Eine Bürgerbefragung, deren Antworten mehrheitlich in die gleiche Richtung wiesen, und zwei von Experten moderierte Workshops mit der Beteiligung vieler gesellschaftlich relevanten Gruppen später, zeigten die ersten Konturen. Und die Zielgruppen waren schärfer definiert. „Wir können natürlich nicht alle Märkte gleichzeitig in gleicher Intensität bearbeiten“, sagt Wagener. Deshalb, und weil im Standortentwicklungskonzept ganz konkret formuliert sei, dass die Zahl der Touristen und Übernachtungen in Kevelaer wieder signifikant steigen müsse, wolle man sich eben als erstes auf Touristen als Zielgruppe konzentrieren.
Die Markenbotschafter
Dennoch weiß auch Wagener, dass die Kevelaererinnen und Kevelaerer „die wichtigsten Markenbotschafter“ ihrer Stadt sind. „Wenn Bürgerinnen und Bürger das Kevelaer-Feeling nach außen tragen, ist das die beste Werbung, die man haben kann.“
Wie sieht‘s denn nun aus, das „Kevelaer-Feeling“, das nach all den Analysen, Workshops und Gesprächen herausgekommen ist?

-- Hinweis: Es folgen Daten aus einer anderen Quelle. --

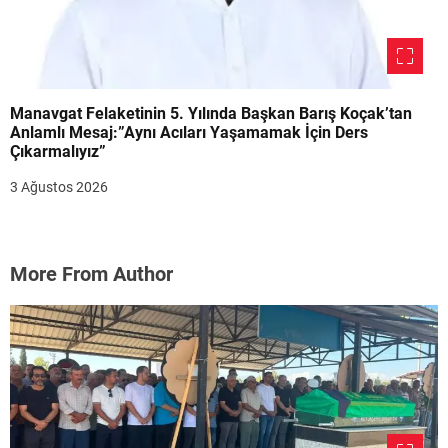
Manavgat Felaketinin 5. Yılında Başkan Barış Koçak’tan
Anlamlı Mesaj:”Aynı Acıları Yaşamamak İçin Ders
Çıkarmalıyız”
3 Ağustos 2026
More From Author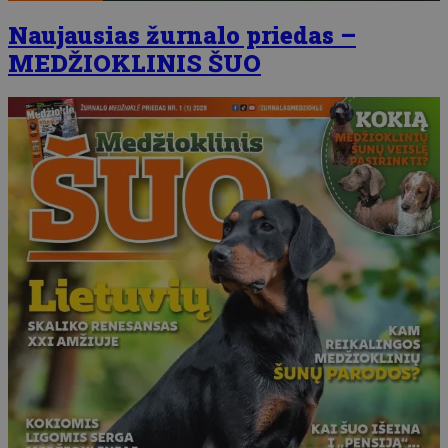
Naujausias žurnalo priedas –
MEDŽIOKLINIS ŠUO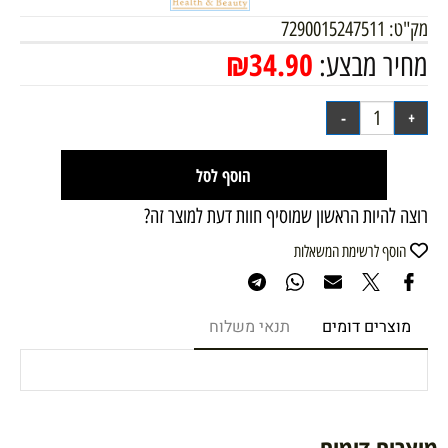
מק"ט:
7290015247511
₪
34.90
מחיר מבצע:
הוסף לסל
רוצה להיות הראשון שמוסיף חוות דעת למוצר זה?
הוסף לרשימת המשאלות
מוצרים דומים
תנאי משלוח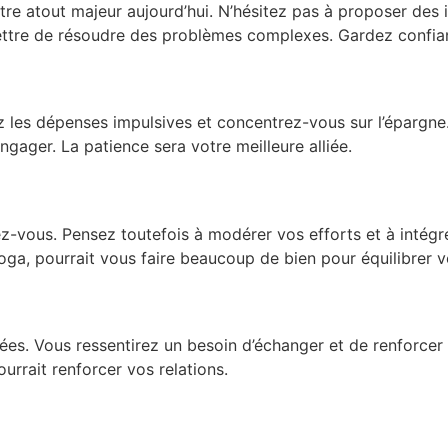
votre atout majeur aujourd’hui. N’hésitez pas à proposer des
ttre de résoudre des problèmes complexes. Gardez confia
z les dépenses impulsives et concentrez-vous sur l’épargne
gager. La patience sera votre meilleure alliée.
ndez-vous. Pensez toutefois à modérer vos efforts et à inté
a, pourrait vous faire beaucoup de bien pour équilibrer vo
ées. Vous ressentirez un besoin d’échanger et de renforcer
urrait renforcer vos relations.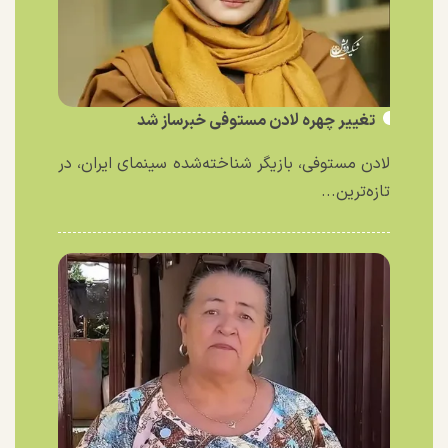
تغییر چهره لادن مستوفی خبرساز شد
لادن مستوفی، بازیگر شناخته‌شده سینمای ایران، در
تازه‌ترین...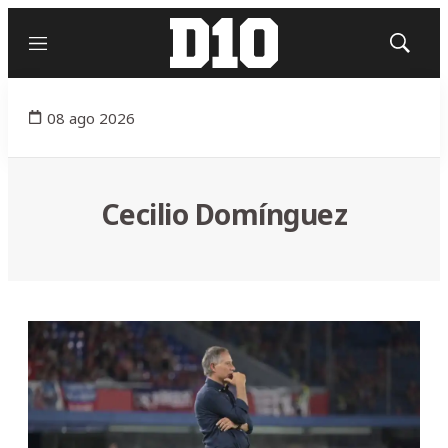
Menú
Mostrar
búsqued
08 ago 2026
Cecilio Domínguez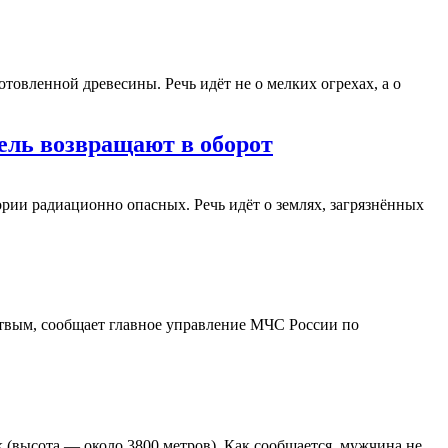
товленной древесины. Речь идёт не о мелких огрехах, а о
мель возвращают в оборот
ории радиационно опасных. Речь идёт о землях, загрязнённых
твым, сообщает главное управление МЧС России по
к (высота — около 3800 метров). Как сообщается, мужчина не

Der „Markenkern“ hat drei Elemente: „Seele“ (steht für Wallfahrt, Spiritualität, auch für Mensch-Sein unter Menschen), „Flair“ (steht für Atmosphäre, Stimmung, Ausstrahlung, Faszination), „Bewusst-Sein“ (steht für Bewusstsein und sich bewusst sein, Achtsamkeit, Ruhe, zu-sich-kommen).
Wohlgemerkt handele es sich dabei um den Kern der Marke, der so direkt nicht nach außen kommuniziert werde, stellt Nicole Wagener klar. Vielmehr bildeten die drei für Kevelaer stehenden Begriffe die Grundlage, etwa für Werbebotschaften, aber auch für die Entwicklung eines Logos und eines einheitlichen „Corporate Designs“.